L’arch. Paolo Mira, direttore dell’ufficio diocesano dei Beni culturali, ha messo l’accento sull’importanza del restauro come recupero non solo dell’opera d’arte ma anche recupero di tecniche e di memorie storiche, restauro che deve sempre essere preceduto da un’attenta e paziente ricerca d’archivio e attuato con prudenza, competenza e con interventi sempre reversibili, criteri manifestamente non seguiti nel restauro Mussi.

Particolare dell'affresco recuperato nel presbiterio.

Si è quindi intervenuti sulle decorazioni di abside e transetto, che sono state riportate alle tonalità originarie, evidenziate dalle ricerche, su un fondo bianco che dona alla chiesa una inattesa luminosità.Nel presbiterio è stato anche restaurato un affresco tombale, con ottimi risultati in considerazione dell'originale molto rovinato.
Ma le sorprese più eclatanti sono scaturite dagli interventi nella cappella dell’Immacolata, dove inizialmente, si prevedeva di ripristinare la decorazione ottocentesca a contorno del settecentesco altare che ospita la coeva bellissima statua lignea della Vergine.
A stravolgere il programma, come ha sottolineato Federico Barbieri, incaricato del restauro pittorico, è stato il risultato dei sondaggi effettuati sul soffitto a grottesche, che hanno subito evidenziato come il Mussi non avesse “recuperato” le pitture originarie ma le avesse ricoperte con decori, realizzati utilizzando pitture acriliche, genericamente similari ma molto semplificate e di tonalità più cupa; il restauro ha invece messo in luce una decorazione di altissima qualità figurativa, con colori assai luminosi.
Massimiliano Caldera, responsabile dell’area funzionale “patrimonio storico-artistico” della Soprintendenza Archeologia, Belle Arti e Paesaggio per le province di Biella, Novara, Verbano Cusio Ossola e Vercelli, ha ricordato come Novara, a fine Quattrocento, fosse parte del Ducato di Milano e che numerose tracce indicano che, sebbene terra di confine - o forse proprio per questo - fosse aperta alle influenze artistiche più moderne.
Sappiamo come proprio i lateranensi avessero commissionato nel 1507 al Bramantino una pala per la chiesa di santa Marta e, in S.M. delle Grazie vi fosse un quadro del Giovenone e si possa ancora ammirare, pur se danneggiato, uno splendido Battesimo di Cristo attribuito al Lanino; anche in san Nazzaro, qualche anno fa è stato ritrovata un’Annunciazione di altissima qualità, oltre naturalmente ai bellissimi dipinti e affreschi del Ferrari e del Lanino presenti in Duomo e in san Gaudenzio.

La volta della cappella restaurata

Caldera ha ricordato come la decorazione “a grottesche” si sia diffusa a partire da fine Quattrocento sull’onda della “riscoperta” dell’antico a seguito dello studio delle decorazioni con figure antropomorfe e chimeriche nelle “grotte” della romana Domus Aurea e come fra i primi a diffondere nei nostri territori questo tipo di decorazione fosse proprio il novarese Gaudenzio Ferrari.

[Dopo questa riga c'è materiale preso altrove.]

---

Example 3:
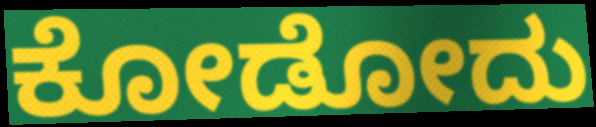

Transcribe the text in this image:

Si consolida quindi un’immagine di una città all’avanguardia dove le novità artistiche rinascimentali si erano rapidamente affermate ed erano apprezzate dalla committenza.
Le grottesche ora riscoperte in S.M. delle Grazie, databili all’inizio del Cinquecento, sono quindi espressione di grande modernità e propongono un evidente contrasto alle coeve immagini dei santi, dipinti nella navata, ancora nell’antiquato stile proprio dalla locale bottega dei de Bosis.

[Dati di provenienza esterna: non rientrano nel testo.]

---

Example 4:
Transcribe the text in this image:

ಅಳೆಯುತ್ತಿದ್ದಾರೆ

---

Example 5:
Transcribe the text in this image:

I sondaggi effettuati hanno anche individuato interventi decorativi sei-settecenteschi come una bordura nell’abside che riprendeva i motivi decorativi dei capitelli marmorei e un gradevole trompe-l’oeil, sempre nella cappella dell’Immacolata, raffigurante una finestra con inferriata; immagini comunque documentate e di notevole interesse, ma ricoperte in seguito alla decisione di mettere in luce la sola fase cinquecentesca.

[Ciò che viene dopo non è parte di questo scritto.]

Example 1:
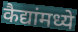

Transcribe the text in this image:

कैद्यांमध्ये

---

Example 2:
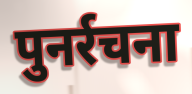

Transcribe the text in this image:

पुनर्रचना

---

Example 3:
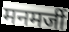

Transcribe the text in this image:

मनमर्जी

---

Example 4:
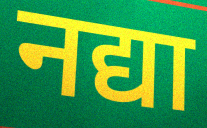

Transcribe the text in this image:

नद्या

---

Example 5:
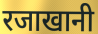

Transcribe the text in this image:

रजाखानी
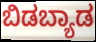
ಬಿಡಬ್ಯಾಡ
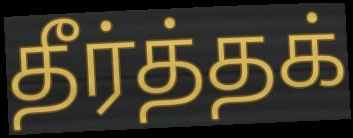
தீர்த்தக்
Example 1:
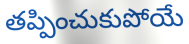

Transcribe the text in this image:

తప్పించుకుపోయే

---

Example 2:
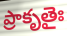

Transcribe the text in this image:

ప్రాకృతైః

Il restauro, assai laborioso, ha richiesto la rimozione dei diversi strati di ridipintura succedutisi nel corso del tempo e, occorre dirlo, si è rivelato molto oneroso. Si auspicano quindi interventi finanziari che consentano alla parrocchia di proseguire il lavoro nelle altre cappelle, nel transetto e sulla facciata.
Il risultato è comunque eccezionale ed è legittimo quindi l’orgoglio dei restauratori e della parrocchia committente per aver riportato in luce questa pagina importante della storia artistica novarese.